*EXTRACTO DE LA PÁGINA*.
Las autoridades de salud de Carolina del Sur confirmaron 124 nuevos casos de sarampión desde el viernes, mientras el brote en la parte noroeste del Estado se expande tras las fiestas de fin de año.

Con una tasa de vacunación infantil en descenso, este año podría seguir los pasos de 2025 que tuvo el récord de contagios de las últimas tres décadas en Estados Unidos
Las autoridades de salud de Carolina del Sur confirmaron 124 nuevos casos de sarampión desde el viernes, mientras el brote en la parte noroeste del Estado se expande tras las fiestas de fin de año.
Existe un segundo brote de sarampión a lo largo de la frontera entre Arizona y Utah, donde se registraron 418 infectados desde agosto.
El año pasado fue el peor para la propagación del sarampión en la nación desde 1991, según los Centros para el Control y la Prevención de Enfermedades (CDC, por sus siglas en inglés). En Estados Unidos se confirmaron 2.144 casos en 44 estados. Tres personas murieron, ninguna de las cuales estaba vacunada.
El sarampión es causado por un virus altamente contagioso que se transmite por el aire y se propaga fácilmente cuando una persona infectada respira, estornuda o tose. Es prevenible mediante la vacunación y se consideraba eliminado de Estados Unidos desde el año 2000, aunque el país está en riesgo de perder ese logro.
El sarampión infecta primero el tracto respiratorio antes de extenderse por todo el cuerpo, causando fiebre alta, secreción nasal, tos, ojos rojos y llorosos y un sarpullido. La mayoría de los niños se recuperan, pero la infección puede provocar complicaciones peligrosas como neumonía, ceguera, inflamación cerebral y muerte.
Los CDC definen un brote como tres o más casos relacionados.
Hasta el martes se habían registrado 434 casos en Carolina del Sur, en un brote cuyo epicentro se encuentra en el condado de Spartanburg. Los contagios aumentaron rápidamente en el último mes hasta convertirse en uno de los peores brotes del país. Cientos de niños quedaron en cuarentena debido a que estuvieron expuestos en las escuelas, algunos más de una vez. Una persona con sarampión también expuso a personas en el Museo Estatal de Carolina del Sur en Columbia el viernes.

*QUÉ SE PIDE*.
1. Indica si cada afirmación concuerda con el extracto de la página y responde sí o no, citando literalmente las palabras del extracto que lo deciden: (a) En la frontera entre Arizona y Utah se registraron 418 infectados desde agosto. (b) Algunas de las tres personas que murieron el año pasado estaban vacunadas. (c) Los CDC consideran brote a dos o más casos relacionados.
2. Imprime sin cambios el tramo del extracto de la página que va desde "El sarampión es" hasta "cerebral y muerte.".

*LISTADO DE DATOS*.
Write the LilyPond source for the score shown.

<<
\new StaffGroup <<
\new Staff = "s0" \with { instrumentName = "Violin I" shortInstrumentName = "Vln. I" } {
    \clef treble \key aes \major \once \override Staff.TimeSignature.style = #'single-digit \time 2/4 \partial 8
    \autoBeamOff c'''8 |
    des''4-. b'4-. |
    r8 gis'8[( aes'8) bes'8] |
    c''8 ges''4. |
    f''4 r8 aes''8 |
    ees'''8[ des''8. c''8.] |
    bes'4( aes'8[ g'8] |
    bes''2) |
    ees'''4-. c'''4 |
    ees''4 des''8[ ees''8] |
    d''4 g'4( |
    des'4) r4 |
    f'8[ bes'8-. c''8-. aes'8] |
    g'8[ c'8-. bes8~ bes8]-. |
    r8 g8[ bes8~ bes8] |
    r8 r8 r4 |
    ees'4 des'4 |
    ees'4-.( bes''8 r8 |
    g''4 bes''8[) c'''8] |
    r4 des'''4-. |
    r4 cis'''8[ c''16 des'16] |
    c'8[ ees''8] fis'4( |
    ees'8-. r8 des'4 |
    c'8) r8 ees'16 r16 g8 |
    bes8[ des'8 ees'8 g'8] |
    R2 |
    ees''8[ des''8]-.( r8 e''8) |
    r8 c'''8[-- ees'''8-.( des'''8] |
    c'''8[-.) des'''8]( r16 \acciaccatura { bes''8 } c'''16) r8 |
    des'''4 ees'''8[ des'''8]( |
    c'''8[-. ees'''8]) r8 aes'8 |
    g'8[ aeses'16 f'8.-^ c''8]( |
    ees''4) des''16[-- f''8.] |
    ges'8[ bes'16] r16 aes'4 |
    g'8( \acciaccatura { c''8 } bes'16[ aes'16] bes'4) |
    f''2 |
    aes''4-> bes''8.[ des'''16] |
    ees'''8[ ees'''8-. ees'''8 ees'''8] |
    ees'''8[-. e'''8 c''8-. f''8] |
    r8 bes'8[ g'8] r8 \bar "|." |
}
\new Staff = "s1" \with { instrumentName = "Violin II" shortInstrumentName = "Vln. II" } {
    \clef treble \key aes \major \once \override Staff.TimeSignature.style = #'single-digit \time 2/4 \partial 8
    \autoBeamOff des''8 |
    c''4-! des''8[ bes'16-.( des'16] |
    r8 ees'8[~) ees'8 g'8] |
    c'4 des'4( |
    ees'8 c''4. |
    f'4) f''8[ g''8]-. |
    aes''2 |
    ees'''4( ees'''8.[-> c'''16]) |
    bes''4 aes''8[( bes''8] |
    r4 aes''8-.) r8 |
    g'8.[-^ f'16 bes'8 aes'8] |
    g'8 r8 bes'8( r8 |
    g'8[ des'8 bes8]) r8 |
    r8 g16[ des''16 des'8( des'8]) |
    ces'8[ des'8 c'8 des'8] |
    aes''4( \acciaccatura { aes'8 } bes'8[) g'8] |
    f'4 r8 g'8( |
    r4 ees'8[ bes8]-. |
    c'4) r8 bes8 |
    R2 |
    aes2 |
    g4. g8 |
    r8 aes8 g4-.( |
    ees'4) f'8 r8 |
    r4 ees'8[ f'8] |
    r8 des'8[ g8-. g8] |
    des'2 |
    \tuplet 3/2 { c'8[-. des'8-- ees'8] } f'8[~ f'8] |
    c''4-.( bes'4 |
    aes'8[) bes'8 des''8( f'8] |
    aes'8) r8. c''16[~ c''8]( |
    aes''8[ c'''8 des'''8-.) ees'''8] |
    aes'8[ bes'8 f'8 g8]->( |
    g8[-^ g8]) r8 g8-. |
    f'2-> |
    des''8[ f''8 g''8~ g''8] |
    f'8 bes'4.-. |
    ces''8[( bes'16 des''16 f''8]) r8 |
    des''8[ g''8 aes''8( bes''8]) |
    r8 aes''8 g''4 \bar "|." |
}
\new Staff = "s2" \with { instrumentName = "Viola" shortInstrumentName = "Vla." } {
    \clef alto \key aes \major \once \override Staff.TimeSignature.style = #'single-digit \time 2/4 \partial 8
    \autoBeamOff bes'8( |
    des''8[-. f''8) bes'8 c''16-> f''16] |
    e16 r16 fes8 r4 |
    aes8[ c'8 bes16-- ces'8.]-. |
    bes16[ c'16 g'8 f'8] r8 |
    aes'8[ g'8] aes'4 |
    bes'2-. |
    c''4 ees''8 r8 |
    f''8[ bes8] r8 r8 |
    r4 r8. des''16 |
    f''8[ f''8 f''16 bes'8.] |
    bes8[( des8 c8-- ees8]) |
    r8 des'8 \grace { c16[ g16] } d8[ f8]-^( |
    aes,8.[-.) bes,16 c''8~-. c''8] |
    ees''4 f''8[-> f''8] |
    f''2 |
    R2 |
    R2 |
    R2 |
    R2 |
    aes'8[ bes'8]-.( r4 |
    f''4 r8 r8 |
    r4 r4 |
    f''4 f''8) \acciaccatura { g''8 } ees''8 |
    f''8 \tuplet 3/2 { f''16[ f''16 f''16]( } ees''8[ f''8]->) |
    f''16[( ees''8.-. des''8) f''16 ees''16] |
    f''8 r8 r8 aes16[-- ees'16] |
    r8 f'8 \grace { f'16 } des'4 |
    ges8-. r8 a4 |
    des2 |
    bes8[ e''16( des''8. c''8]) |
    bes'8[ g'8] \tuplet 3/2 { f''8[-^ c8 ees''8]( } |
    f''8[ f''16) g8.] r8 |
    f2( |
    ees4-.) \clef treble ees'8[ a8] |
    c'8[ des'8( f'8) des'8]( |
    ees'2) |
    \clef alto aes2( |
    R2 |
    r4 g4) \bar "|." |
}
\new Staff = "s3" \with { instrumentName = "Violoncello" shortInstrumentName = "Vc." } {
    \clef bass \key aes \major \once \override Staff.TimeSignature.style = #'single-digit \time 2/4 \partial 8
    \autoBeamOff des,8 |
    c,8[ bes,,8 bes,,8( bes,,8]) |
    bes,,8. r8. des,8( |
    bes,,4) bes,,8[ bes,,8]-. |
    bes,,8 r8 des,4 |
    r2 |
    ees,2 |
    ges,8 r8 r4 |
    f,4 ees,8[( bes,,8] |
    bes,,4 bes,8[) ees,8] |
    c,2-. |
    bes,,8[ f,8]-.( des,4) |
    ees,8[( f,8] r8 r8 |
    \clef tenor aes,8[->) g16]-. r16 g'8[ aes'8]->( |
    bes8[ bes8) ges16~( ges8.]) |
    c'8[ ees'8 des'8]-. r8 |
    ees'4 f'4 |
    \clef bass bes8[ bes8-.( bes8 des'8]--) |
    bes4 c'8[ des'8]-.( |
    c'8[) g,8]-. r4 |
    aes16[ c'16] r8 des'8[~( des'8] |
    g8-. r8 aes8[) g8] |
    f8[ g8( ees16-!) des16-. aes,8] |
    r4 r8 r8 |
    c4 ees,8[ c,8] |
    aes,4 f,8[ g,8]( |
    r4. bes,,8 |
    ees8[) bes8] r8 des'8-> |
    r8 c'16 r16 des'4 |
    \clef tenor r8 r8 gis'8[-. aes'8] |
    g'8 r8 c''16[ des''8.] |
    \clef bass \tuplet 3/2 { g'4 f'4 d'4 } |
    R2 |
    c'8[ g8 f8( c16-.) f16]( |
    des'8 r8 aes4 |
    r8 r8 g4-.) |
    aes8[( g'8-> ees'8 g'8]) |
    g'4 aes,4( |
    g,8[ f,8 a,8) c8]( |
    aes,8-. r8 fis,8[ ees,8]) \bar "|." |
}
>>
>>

*CONJUNTO DE RESPUESTAS*.
1.
(a) Sí: "donde se registraron 418 infectados desde agosto".
(b) No: "Tres personas murieron, ninguna de las cuales estaba vacunada".
(c) No: "Los CDC definen un brote como tres o más casos relacionados".

2.
El sarampión es causado por un virus altamente contagioso que se transmite por el aire y se propaga fácilmente cuando una persona infectada respira, estornuda o tose. Es prevenible mediante la vacunación y se consideraba eliminado de Estados Unidos desde el año 2000, aunque el país está en riesgo de perder ese logro.
El sarampión infecta primero el tracto respiratorio antes de extenderse por todo el cuerpo, causando fiebre alta, secreción nasal, tos, ojos rojos y llorosos y un sarpullido. La mayoría de los niños se recuperan, pero la infección puede provocar complicaciones peligrosas como neumonía, ceguera, inflamación cerebral y muerte.